The plot line itself was pretty unique in the genre. Instead of there being a ‘supernatural world’ there was one supernatural character who had a freak recessive gene that turn her and only her into a cougar. The world otherwise was entirely mundane. Missy herself kept saving children and doing all these extreme self sacrificing acts which made her hard to dislike. A lot of the book is devoted to explaining how everyone noticed her, or felt jealous of her or was attracted to her; it didn’t really bug me more just stuck out in my mind in its frequency. I was truly touched by a lot of the scenes where Missy saves a child or family or friend, who doesn’t enjoy a modest-type heroine?
There were A LOT of other characters in the book, but I didn’t feel like that much time was spent on their characterization. Her best friend and boyfriend and his sister had touches of personality, but nothing that really made me connect with them.

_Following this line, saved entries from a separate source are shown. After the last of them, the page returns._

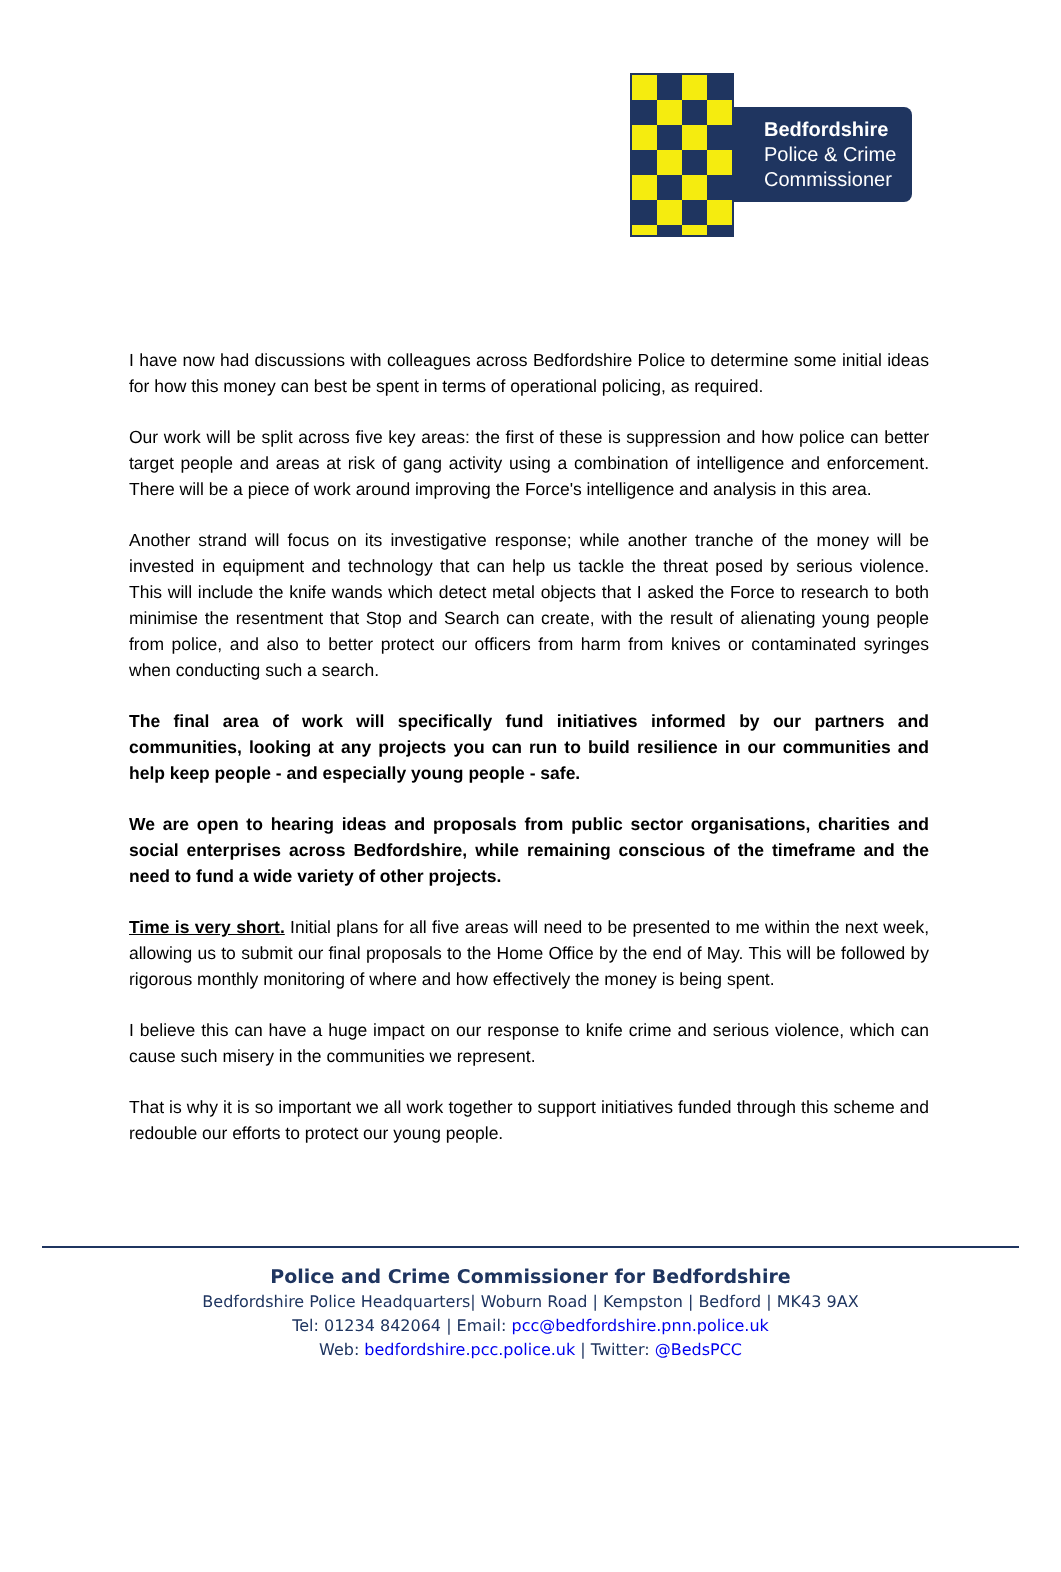Bedfordshire
Police & Crime
Commissioner
I have now had discussions with colleagues across Bedfordshire Police to determine some initial ideas for how this money can best be spent in terms of operational policing, as required.
Our work will be split across five key areas: the first of these is suppression and how police can better target people and areas at risk of gang activity using a combination of intelligence and enforcement. There will be a piece of work around improving the Force's intelligence and analysis in this area.
Another strand will focus on its investigative response; while another tranche of the money will be invested in equipment and technology that can help us tackle the threat posed by serious violence. This will include the knife wands which detect metal objects that I asked the Force to research to both minimise the resentment that Stop and Search can create, with the result of alienating young people from police, and also to better protect our officers from harm from knives or contaminated syringes when conducting such a search.
The final area of work will specifically fund initiatives informed by our partners and communities, looking at any projects you can run to build resilience in our communities and help keep people - and especially young people - safe.
We are open to hearing ideas and proposals from public sector organisations, charities and social enterprises across Bedfordshire, while remaining conscious of the timeframe and the need to fund a wide variety of other projects.
Time is very short. Initial plans for all five areas will need to be presented to me within the next week, allowing us to submit our final proposals to the Home Office by the end of May. This will be followed by rigorous monthly monitoring of where and how effectively the money is being spent.
I believe this can have a huge impact on our response to knife crime and serious violence, which can cause such misery in the communities we represent.
That is why it is so important we all work together to support initiatives funded through this scheme and redouble our efforts to protect our young people.
Police and Crime Commissioner for Bedfordshire
Bedfordshire Police Headquarters| Woburn Road | Kempston | Bedford | MK43 9AX
Tel: 01234 842064 | Email: pcc@bedfordshire.pnn.police.uk
Web: bedfordshire.pcc.police.uk | Twitter: @BedsPCC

The biggest thing that bothered me though (which might not bother other people!) was the book is clearly written for adults, at least one of the scenes had touches erotica to it, and the ages covered in Missy’s life were from a young child to (I think) seventeen. I mean, I’m okay with books where the teens have sex (I mean, they do in real life), but a (pretty much) erotica written for adults scene with two teenagers made me feel a little uncomfortable.
For some reason, the writing kept reminding me of [author:Connie Suttle|4349456]’s work. I think people who like the way Connie Suttle writes would probably also enjoy this one.
The audio narration was great. There were a few lines of dialogue that were delivered a bit off, but otherwise without fault. There was one random nine minute stretch of silence but I think that it doesn’t skip anything, rather just takes a break.